WASHINGTON — Nobody wants to be a wallflower.
So like high-schoolers awaiting prom dates, some Eastern European states are growing increasingly concerned that they will be excluded when the 16-member North Atlantic Treaty Organization (NATO) opens its doors in 1997 to its first members from the former communist bloc.
Hungary, Poland, and the Czech Republic are widely considered shoo-ins for invitations that will be issued at a summit in Washington next spring or summer. Countries like Romania, Slovakia, and Slovenia say they should be included too, and are stepping up political offensives to persuade the United States and its allies to accept them in the opening round.
Such are their concerns at being left behind that they have begun going to bat for each other, with age-old rivals like Hungary and Romania signing agreements pledging to support the other's application to join history's most powerful military alliance.
"Everyone was previously running in their own lane," says Mircea Dan Geoana, Romanian ambassador to the US. "But now that the list of candidates is becoming clearer, there is growing mutual support."
The intensive lobbying by the perceived second-tier states reflects deep concerns that unless they get into NATO in the first round, they might never get another chance to gain the protection of the US-led alliance. They worry that Russian anger or internal bureaucratic turmoil created by the first round will compel the alliance to delay or even cancel further enlargement.
'Gray zone of insecurity'
Such prospects have raised in some second-tier nations apprehensions of being relegated to a "gray zone of insecurity" in which authoritarianism or centuries-old ethnic and territorial feuds could flourish anew. Others worry they will be left defenseless should they confront a resurgence of Russia's historic appetite for territorial expansion.
"Were the international situation one in which we were not being threatened, this need to join NATO would not nearly be as strong," says Estonian Ambassador to the US Toomas Hendrik Ilve, whose country most observers assume won't make the first cut.
Citing what he says are Russian designs on the newly independent Baltic states, Mr. Ilve asserts: "We are nervous."
Mr. Geoana says the Romanian public would consider it "a betrayal by the West" should Romania be excluded and Hungary included in the first round of NATO expansion. Such a development could help re-ignite in Romania the historic animosities with Hungary that a landmark friendship treaty signed in September is designed to extinguish, he warns.
The US has not ignored such concerns. President Clinton insisted in an Oct. 22 speech in Detroit that "NATO's doors will not be closed" after the first-round invitations.
"NATO should remain open to all of Europe's emerging democracies who are ready to shoulder the responsibilities of membership," he asserted.

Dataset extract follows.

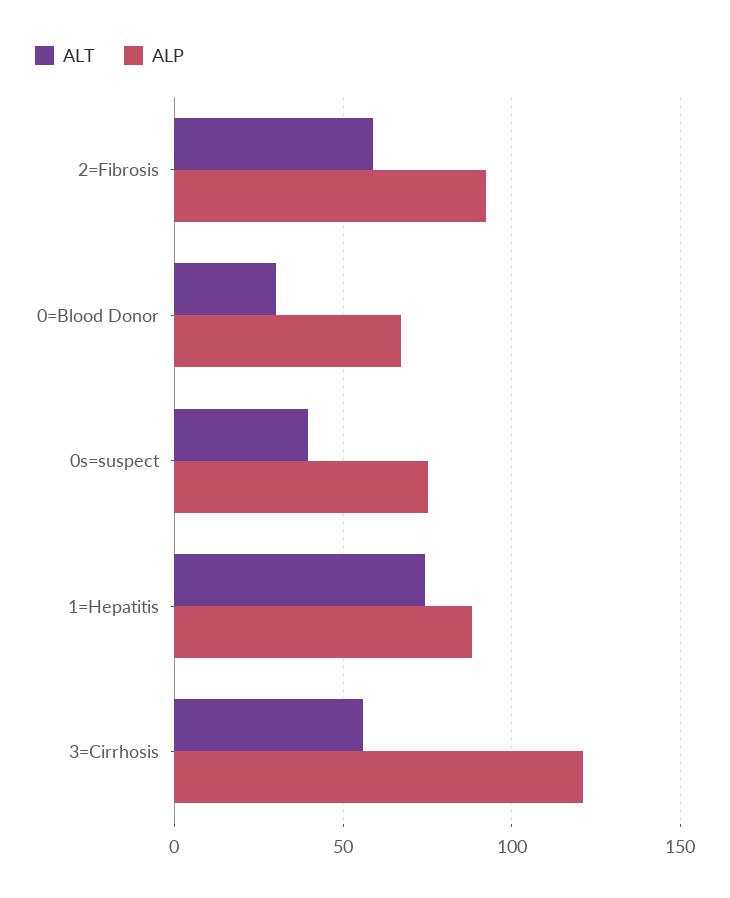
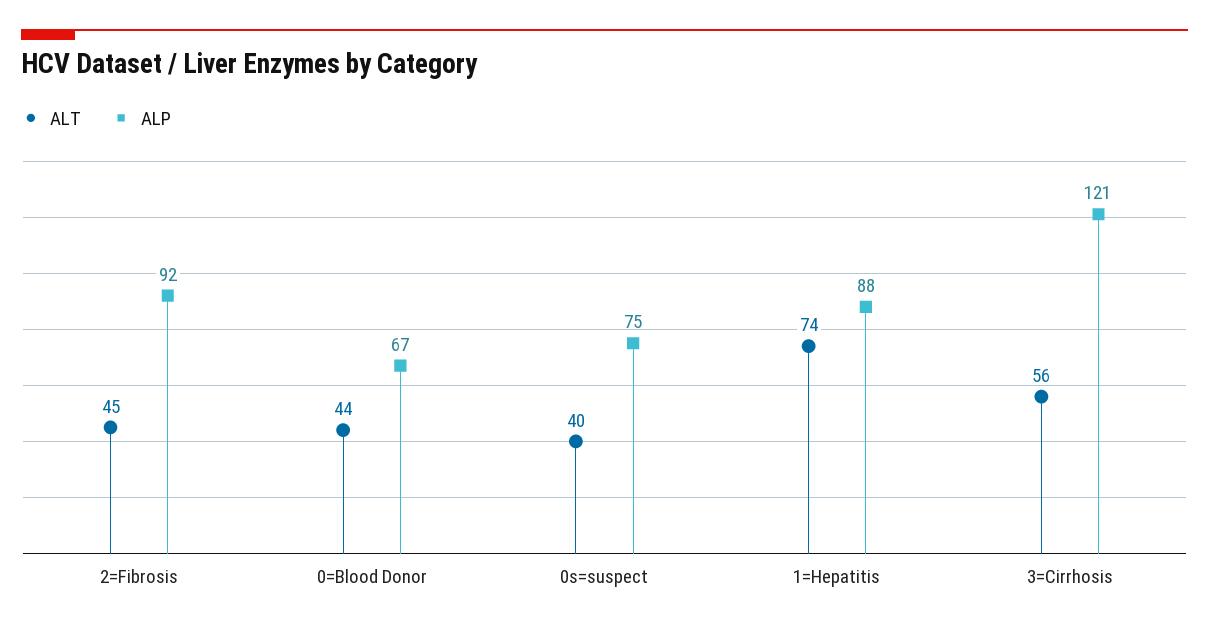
ALT, 2=Fibrosis: 60 -> 45
ALT, 0=Blood Donor: 30 -> 44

But US officials concede that more than verbal assurances are required to mollify the former communist states excluded from the first round. Incentives must be offered, these officials say, to ensure that these states remain committed to the difficult Western-style political and economic reforms that the prospect of joining the alliance has encouraged them to pursue.
Unless they are convinced that NATO membership remains open, US officials agree, second-tier countries could step backward into authoritarianism or the kind of irredentist nationalism that set former Yugoslavia ablaze.
These are precisely the trends that NATO enlargement is intended to avert.
Administration officials are refining a number of ideas aimed at keeping second-tier states "engaged" and oriented toward the West. The measures are expected to be considered at NATO's annual summit this December. Chief among them is an expansion of the Partnership for Peace, a military-cooperation initiative created in 1994 as a prerequisite for NATO membership.
US officials also hope to soothe the concerns of states excluded from the first round of expansion by concluding charters embodying special security relationships with Russia and Ukraine. Such agreements, these officials say, should ease concerns that enlargement will drive Russia and Ukraine into a tension-fueling anti-Western alignment.
Prospective second-tier applicants say such steps will help ease their anxieties about missing the opening round of expansion. Still, they remain determined to pursue first-round invitations, their hopes whetted by perceptions that Slovakia, once expected to be among the initial invitees, has lost its place because of back-sliding on democratic reforms.
Some experts say that with Slovakia's bid looking bleaker, Romania and Slovenia appear to have improved prospects.
Both countries have taken massive strides toward democratization and market economies.
In addition, Slovenia, once the smallest republic in former Yugoslavia, argues that its location makes it indispensable as a "bridge" between NATO member Italy and prospective member Hungary. Romania argues that it is ideally positioned as a bridge to NATO's southern flank of Turkey and Greece.
US officials acknowledge that Romania has made considerable progress toward meeting the NATO membership criteria. But some questions persist about Romania's commitment to democratic reforms. Thus US officials say they will be closely monitoring the conduct of national elections due to be held in Romania this weekend.